Exercise
Render the lines below as a Markdown table with the columns Row and Line, numbering each row and skipping any blank lines. Leave the pictures out of the table.

Exercise data

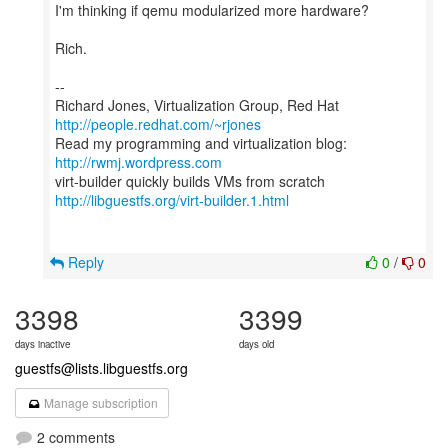
I'm thinking if qemu modularized more hardware?
Rich.
--
Richard Jones, Virtualization Group, Red Hat
http://people.redhat.com/~rjones
Read my programming and virtualization blog:
http://rwmj.wordpress.com
http://libguestfs.org/virt-builder.1.html
Reply
0
/
0
3398
3399
days inactive
days old
guestfs@lists.libguestfs.org
Manage subscription
2 comments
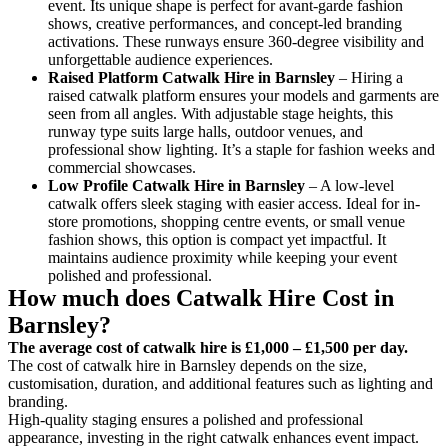
event. Its unique shape is perfect for avant-garde fashion
shows, creative performances, and concept-led branding
activations. These runways ensure 360-degree visibility and
unforgettable audience experiences.
Raised Platform Catwalk
Hire in Barnsley
– Hiring a
raised catwalk platform ensures your models and garments are
seen from all angles. With adjustable stage heights, this
runway type suits large halls, outdoor venues, and
professional show lighting. It’s a staple for fashion weeks and
commercial showcases.
Low Profile Catwalk
Hire in Barnsley
– A low-level
catwalk offers sleek staging with easier access. Ideal for in-
store promotions, shopping centre events, or small venue
fashion shows, this option is compact yet impactful. It
maintains audience proximity while keeping your event
polished and professional.
How much does Catwalk Hire Cost in
Barnsley?
The average cost of catwalk hire is £1,000 – £1,500 per day.
The cost of catwalk hire in Barnsley depends on the size,
customisation, duration, and additional features such as lighting and
branding.
High-quality staging ensures a polished and professional
appearance, investing in the right catwalk enhances event impact.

Your solution
| Row | Line |
|---|---|
| 1 | I'm thinking if qemu modularized more hardware? |
| 2 | Rich. |
| 3 | -- |
| 4 | Richard Jones, Virtualization Group, Red Hat |
| 5 | http://people.redhat.com/~rjones |
| 6 | Read my programming and virtualization blog: |
| 7 | http://rwmj.wordpress.com |
| 8 | http://libguestfs.org/virt-builder.1.html |
| 9 | Reply |
| 10 | 0 |
| 11 | / |
| 12 | 0 |
| 13 | 3398 |
| 14 | 3399 |
| 15 | days inactive |
| 16 | days old |
| 17 | guestfs@lists.libguestfs.org |
| 18 | Manage subscription |
| 19 | 2 comments |
| 20 | event. Its unique shape is perfect for avant-garde fashion |
| 21 | shows, creative performances, and concept-led branding |
| 22 | activations. These runways ensure 360-degree visibility and |
| 23 | unforgettable audience experiences. |
| 24 | Raised Platform Catwalk |
| 25 | Hire in Barnsley |
| 26 | – Hiring a |
| 27 | raised catwalk platform ensures your models and garments are |
| 28 | seen from all angles. With adjustable stage heights, this |
| 29 | runway type suits large halls, outdoor venues, and |
| 30 | professional show lighting. It’s a staple for fashion weeks and |
| 31 | commercial showcases. |
| 32 | Low Profile Catwalk |
| 33 | Hire in Barnsley |
| 34 | – A low-level |
| 35 | catwalk offers sleek staging with easier access. Ideal for in- |
| 36 | store promotions, shopping centre events, or small venue |
| 37 | fashion shows, this option is compact yet impactful. It |
| 38 | maintains audience proximity while keeping your event |
| 39 | polished and professional. |
| 40 | How much does Catwalk Hire Cost in |
| 41 | Barnsley? |
| 42 | The average cost of catwalk hire is £1,000 – £1,500 per day. |
| 43 | The cost of catwalk hire in Barnsley depends on the size, |
| 44 | customisation, duration, and additional features such as lighting and |
| 45 | branding. |
| 46 | High-quality staging ensures a polished and professional |
| 47 | appearance, investing in the right catwalk enhances event impact. |